From this point, Sam goes back 200 years to a very different world - Lesedi's world of the early 21st century - our world. She tells us the story of how she came to be part of a scientific experiment that would result in finding a cure for ageing.

Ageing is a very slow and painful death and we haven't had any realistic prospect of being able to do anything about it in the foreseeable future until now
Dr Aubrey De Grey of SENS Research foundation

The story segues between fiction and reality. Interview excerpts with Dr Aubrey De Grey, a real-life biomedical gerontologist and mathematician, interspersed with the dialogue between Sam and Lesedi.

De Grey is the chief science officer of SENS Research foundation, a biomedical research charity based in California and focused on developing new therapies that will undo and repair the molecular and cellular changes of ageing.

Early in the first podcast he says: "Ever since the dawn of civilisation, humans have known that there's this thing called ageing which happens to you if nothing else does. And, it happens to you at a reasonably predictable age and it's really, really horrible. It's a very slow and painful death and we haven't had any realistic prospect of being able to do anything about it in the foreseeable future until now.

"We are interested in developing new medicines that will keep people functioning both mentally and physically, however long ago they were born, in the same kind of state as they were when they were young adults. Once we've seen what ageing is, that it's just the accumulation of damage the same way it is in a car, then it's easy to see that the right way, the most common sense way to keep people in a good state of health at an age when they normally wouldn't be is periodic comprehensive preventive maintenance."

The hypothetical reality of this podcast is that Lesedi has gone through these maintenance procedures and has survived in a rapidly changing world. She is now available to tell us how she coped and adapted and to give us advice for our futures - that may last longer than we think.

Imagine what you could achieve if you could live to 200, Sam asks? How many partners would you have? And how many kids? Would you embark on multiple careers and when would you retire, if at all? How do you plan to survive financially if you can live for two centuries? And how is it actually possible to live to 200 in the first place?

In addition to De Grey, the podcast also features interviews with:

  • David Tal, founder and president of Quantumrun - a research and consulting agency that helps people understand how today's trends might affect them in the future;
  • Anton Gildenhuys - chief actuary and group risk officer of the Sanlam Group;
  • Monika Bielskyte - founding partner of ALLFUTUREEVERYTHING - a platform for prototyping futures;
  • Tamara Sims, research scientist at the Stanford Center of Longevity;
  • Susanne Tarkof Tempelhof, founder and CEO of BitNation - a "voluntary nation" that records vital records, identity and other legal events using blockchain technology;
  • Paul Irving, chairman of the Milken Institute for the Future of Ageing; and
  • Professor Sarah Harper, founder of the Oxford Institute of Population Ageing.

Transporting listeners to the year 2218, Lesedi shares her story across four episodes, each one unpacking a different theme and topic of conversation.
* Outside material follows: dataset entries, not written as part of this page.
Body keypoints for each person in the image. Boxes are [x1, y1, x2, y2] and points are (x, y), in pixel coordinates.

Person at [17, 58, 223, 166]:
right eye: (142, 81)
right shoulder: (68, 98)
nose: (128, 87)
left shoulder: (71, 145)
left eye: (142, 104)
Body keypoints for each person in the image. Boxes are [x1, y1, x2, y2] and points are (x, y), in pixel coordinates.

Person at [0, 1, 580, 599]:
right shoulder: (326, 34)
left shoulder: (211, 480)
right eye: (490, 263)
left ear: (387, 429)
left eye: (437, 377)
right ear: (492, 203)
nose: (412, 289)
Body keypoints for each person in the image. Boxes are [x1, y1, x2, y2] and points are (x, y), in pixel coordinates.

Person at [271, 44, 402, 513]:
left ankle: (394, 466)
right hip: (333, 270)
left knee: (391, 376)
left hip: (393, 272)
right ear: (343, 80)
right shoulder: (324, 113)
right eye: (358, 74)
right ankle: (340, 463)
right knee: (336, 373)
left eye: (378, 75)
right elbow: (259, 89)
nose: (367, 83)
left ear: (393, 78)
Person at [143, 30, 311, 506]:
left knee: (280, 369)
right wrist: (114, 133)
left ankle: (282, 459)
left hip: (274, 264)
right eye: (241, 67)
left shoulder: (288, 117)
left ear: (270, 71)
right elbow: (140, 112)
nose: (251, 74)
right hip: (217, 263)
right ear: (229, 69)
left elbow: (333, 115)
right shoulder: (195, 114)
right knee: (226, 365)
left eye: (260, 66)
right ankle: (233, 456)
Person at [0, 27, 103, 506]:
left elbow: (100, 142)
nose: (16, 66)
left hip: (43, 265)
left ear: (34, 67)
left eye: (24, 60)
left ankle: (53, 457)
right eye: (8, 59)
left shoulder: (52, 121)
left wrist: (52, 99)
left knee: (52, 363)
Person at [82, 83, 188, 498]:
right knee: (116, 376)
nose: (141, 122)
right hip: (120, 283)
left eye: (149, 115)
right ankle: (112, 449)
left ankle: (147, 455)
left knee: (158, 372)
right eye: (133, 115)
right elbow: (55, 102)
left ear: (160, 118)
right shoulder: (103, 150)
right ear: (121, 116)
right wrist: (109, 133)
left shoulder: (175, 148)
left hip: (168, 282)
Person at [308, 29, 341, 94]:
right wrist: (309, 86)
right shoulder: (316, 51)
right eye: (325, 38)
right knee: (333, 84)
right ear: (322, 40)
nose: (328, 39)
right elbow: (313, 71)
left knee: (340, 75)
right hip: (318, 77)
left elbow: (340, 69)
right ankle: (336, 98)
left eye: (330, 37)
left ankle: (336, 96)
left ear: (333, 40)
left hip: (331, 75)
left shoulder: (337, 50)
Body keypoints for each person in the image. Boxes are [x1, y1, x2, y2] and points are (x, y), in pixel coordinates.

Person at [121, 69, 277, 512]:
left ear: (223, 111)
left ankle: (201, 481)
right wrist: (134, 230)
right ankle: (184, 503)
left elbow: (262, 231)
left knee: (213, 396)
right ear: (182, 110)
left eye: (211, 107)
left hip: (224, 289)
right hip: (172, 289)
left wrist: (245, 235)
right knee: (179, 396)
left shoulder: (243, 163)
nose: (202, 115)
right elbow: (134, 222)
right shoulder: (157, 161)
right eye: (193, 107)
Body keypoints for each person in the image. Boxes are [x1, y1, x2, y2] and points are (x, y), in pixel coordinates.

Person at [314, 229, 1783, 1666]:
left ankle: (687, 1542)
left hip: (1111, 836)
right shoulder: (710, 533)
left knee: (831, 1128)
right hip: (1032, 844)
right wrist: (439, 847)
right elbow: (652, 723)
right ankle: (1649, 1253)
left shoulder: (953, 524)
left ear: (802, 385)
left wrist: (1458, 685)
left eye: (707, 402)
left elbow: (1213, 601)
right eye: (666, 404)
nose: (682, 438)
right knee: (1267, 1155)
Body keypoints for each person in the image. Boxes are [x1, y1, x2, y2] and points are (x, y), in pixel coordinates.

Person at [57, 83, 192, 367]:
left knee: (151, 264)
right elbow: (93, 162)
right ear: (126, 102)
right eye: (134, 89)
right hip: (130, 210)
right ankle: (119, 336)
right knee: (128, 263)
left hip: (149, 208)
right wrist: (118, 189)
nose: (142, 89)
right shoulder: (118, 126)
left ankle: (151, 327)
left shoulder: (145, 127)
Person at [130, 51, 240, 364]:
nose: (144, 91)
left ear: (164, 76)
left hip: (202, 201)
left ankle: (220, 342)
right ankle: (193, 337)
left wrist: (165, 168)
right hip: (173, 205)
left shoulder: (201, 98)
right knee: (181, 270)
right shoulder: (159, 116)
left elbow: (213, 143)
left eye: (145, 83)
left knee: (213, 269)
Episode one centres on health - how we live to 200 in the first place. Episode two focuses on finance, episode three considers personal life and relationships, and episode four is all about the evolution of society.

As you may have guessed if you've heard the current batch of ads on the radio that feature 150+-year-olds, the podcast was developed by Sanlam, so clearly there is an advertising motive. But the branding is subtle and doesn't intrude on the story. It sets a good example for how advertising can be approached in an intelligent and unobtrusive way so that it entertains rather than annoys us.